I went down to Pilates as usual and the numbers were depleted by one today so there were only three of us. However, I do remember to turn my phone off these days which is only courtesy to my teacher and fellow class members. As I was walking home, I was surprised to see that our Italian friend had her front door open and was waiting for me to walk past. I was even more amazed to see that Meg was with her – she had apparently taken it on her own iniative to walk out of the house (with her outdoor shoes on but without a coat) and half a mile down the road where she recognised our friend’s house and presented herself at the back door. Apparently all kinds of frantic telephone calls had been made between our Italian friend and our son and my phone should have been red-hot with messages as well but I had failed to turn it on again afer my Pilates class. We stayed with our friend and her companion for about three quarters of an hour, accepting a very welcome cup of tea and biscuits before I walked Meg back to the house. When I know how unsteady Meg is on her feet these days and so prone to stumbles and trips, all I could do was to offer a silent prayer that she had not come to any harm in her venture down the road. Naturally, I gave profusive thanks to our friends and am now exercising my mind how I can keep Meg a little more safe and secure in the future. As soon as we got home, we started to think about a delayed lunch of fishcakes but suddenly realised by looking at our planning board upon which we record all our imminent engagements that our hairdresser was due round at 4.00 and it was already past that time. We realised that she is often a bit delayed and wondered if she had tried to call around when the house was empty. At 5.00pm, our hairdresser turned up to our very evident relief. One or other os us had made a mistake with the appointment which was at 5.00pm and not 4.00pm. We were evidently very pleased that we had not missed each other so we had both of our heads shorn before we cooked a somewhat delayed evening meal which was the meal that we intended to have at lunchtime.

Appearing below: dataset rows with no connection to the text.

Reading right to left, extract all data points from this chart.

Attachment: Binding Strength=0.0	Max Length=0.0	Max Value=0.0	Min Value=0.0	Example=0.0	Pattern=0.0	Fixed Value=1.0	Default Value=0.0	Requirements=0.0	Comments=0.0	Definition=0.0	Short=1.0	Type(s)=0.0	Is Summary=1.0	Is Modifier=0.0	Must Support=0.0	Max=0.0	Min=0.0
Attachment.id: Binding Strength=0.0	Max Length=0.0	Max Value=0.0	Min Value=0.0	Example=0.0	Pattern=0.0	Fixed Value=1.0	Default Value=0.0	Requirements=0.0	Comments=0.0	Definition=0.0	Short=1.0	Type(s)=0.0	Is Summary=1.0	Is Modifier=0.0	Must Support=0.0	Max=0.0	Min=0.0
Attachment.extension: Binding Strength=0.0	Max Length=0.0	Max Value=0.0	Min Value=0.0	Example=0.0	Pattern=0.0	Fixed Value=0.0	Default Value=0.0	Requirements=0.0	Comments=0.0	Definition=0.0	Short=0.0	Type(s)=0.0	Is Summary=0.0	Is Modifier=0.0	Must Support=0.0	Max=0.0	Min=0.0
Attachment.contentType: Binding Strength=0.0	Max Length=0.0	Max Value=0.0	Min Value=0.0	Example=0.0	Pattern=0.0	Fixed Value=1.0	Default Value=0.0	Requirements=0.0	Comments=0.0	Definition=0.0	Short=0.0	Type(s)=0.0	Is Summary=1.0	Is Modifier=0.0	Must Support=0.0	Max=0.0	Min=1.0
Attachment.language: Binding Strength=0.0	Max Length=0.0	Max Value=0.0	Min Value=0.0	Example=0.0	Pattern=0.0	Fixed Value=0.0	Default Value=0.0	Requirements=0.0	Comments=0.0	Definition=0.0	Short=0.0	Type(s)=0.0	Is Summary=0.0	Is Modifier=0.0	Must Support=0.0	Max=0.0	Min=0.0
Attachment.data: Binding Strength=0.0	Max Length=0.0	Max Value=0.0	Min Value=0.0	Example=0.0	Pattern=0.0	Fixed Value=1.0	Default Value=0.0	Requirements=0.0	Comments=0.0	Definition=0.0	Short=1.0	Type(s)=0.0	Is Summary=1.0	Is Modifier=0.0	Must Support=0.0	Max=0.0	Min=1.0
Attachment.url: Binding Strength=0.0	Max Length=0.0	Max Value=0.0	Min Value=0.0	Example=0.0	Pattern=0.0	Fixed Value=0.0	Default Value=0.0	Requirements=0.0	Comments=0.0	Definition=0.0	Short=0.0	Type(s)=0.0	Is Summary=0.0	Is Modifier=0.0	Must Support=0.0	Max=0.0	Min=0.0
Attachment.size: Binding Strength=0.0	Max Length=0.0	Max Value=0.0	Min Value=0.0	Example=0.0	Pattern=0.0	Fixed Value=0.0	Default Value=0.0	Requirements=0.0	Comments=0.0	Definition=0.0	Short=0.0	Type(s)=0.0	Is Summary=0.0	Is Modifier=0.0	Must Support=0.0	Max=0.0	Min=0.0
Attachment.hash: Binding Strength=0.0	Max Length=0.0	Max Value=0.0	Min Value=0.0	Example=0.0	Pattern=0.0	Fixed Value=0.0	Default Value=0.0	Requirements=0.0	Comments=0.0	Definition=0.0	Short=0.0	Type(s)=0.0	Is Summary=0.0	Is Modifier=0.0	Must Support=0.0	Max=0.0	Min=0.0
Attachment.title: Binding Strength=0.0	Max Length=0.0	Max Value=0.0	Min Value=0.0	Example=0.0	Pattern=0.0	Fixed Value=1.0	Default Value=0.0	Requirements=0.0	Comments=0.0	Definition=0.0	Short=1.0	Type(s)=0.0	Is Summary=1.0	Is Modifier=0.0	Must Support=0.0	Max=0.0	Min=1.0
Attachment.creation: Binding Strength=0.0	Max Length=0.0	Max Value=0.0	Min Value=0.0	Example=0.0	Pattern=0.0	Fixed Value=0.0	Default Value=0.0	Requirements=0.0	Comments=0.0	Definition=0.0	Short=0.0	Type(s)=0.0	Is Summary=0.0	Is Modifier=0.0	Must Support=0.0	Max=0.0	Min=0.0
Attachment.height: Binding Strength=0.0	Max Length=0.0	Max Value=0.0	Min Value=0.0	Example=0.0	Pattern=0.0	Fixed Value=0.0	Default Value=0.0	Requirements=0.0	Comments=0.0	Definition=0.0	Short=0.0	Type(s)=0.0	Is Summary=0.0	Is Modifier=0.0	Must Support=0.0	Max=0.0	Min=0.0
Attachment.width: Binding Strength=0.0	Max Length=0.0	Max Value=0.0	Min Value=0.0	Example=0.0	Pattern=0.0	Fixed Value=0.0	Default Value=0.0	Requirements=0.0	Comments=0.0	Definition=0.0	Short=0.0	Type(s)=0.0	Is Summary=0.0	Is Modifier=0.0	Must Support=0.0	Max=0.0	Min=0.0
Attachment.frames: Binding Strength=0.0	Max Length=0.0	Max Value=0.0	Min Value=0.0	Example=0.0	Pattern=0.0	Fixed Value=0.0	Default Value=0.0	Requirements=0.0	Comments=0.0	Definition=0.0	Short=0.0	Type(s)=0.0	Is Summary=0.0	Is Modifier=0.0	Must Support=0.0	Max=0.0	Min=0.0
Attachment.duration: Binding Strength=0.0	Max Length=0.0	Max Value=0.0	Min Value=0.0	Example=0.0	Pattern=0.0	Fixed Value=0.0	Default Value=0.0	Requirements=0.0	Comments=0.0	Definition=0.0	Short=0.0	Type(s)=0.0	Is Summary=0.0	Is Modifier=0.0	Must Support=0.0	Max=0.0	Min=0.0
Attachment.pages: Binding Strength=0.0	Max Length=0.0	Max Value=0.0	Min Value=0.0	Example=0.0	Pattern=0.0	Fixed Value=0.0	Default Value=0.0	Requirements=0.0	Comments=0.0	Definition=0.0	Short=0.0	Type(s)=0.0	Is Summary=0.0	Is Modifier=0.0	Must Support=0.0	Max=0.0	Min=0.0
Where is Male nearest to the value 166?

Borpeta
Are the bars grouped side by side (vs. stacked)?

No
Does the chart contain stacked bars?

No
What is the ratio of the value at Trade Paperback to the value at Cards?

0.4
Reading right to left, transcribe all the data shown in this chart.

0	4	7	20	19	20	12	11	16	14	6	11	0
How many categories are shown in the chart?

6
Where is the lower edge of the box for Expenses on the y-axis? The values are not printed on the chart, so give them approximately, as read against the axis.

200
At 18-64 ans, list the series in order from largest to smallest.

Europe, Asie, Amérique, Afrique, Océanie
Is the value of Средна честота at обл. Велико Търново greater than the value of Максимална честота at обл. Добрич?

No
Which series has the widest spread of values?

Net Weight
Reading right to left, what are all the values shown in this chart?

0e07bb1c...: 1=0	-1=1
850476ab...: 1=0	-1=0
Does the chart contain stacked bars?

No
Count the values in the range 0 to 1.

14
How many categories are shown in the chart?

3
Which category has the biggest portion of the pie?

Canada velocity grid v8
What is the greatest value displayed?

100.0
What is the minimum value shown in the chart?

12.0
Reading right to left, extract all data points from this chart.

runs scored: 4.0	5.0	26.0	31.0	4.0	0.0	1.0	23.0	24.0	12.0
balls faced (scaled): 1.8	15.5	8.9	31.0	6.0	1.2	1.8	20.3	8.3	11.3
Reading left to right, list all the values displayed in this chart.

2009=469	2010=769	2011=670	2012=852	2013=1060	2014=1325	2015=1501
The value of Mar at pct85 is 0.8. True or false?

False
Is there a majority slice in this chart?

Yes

With the events of the day, we have evidently not been following the TV news but it is the day when the Prime Minister and the Home Secretary are proudly announcing the latest measures to deter the migration in small boats from across the Englsih Channel. The new policy is to declare everybody who arrives by boat an illegal immigrant and then to deport them as swiftly as possible (and we are talking here of a week or so and not months) back to their country from whence they came or else to a ‘friendly’ third country such as Rwanda. Once here, any person so deported would be automatically denied any further attempt at immigration whether it be ‘legal’ or not. The legislation is being dated from today to ensure that a huge backlog does not build up, as has happened in the past, whilst the new legislation is being put in place. The government, when publishing the bill, admits that international law may well be tested to the limit and the Human Rights Act will in all probability be violated. The response from the opposition parties and a variety of bodies concerned with immigration is that the new proposals have not been thought through and are unworkable. Where is the accommodation to be found for those who do arrive? And the migrants cannot lawfully be detained indefinitely where there is simply no prospect of removing them. So after the specified 28 days is it suggested that they may well have to be released and then left destitute on the streets?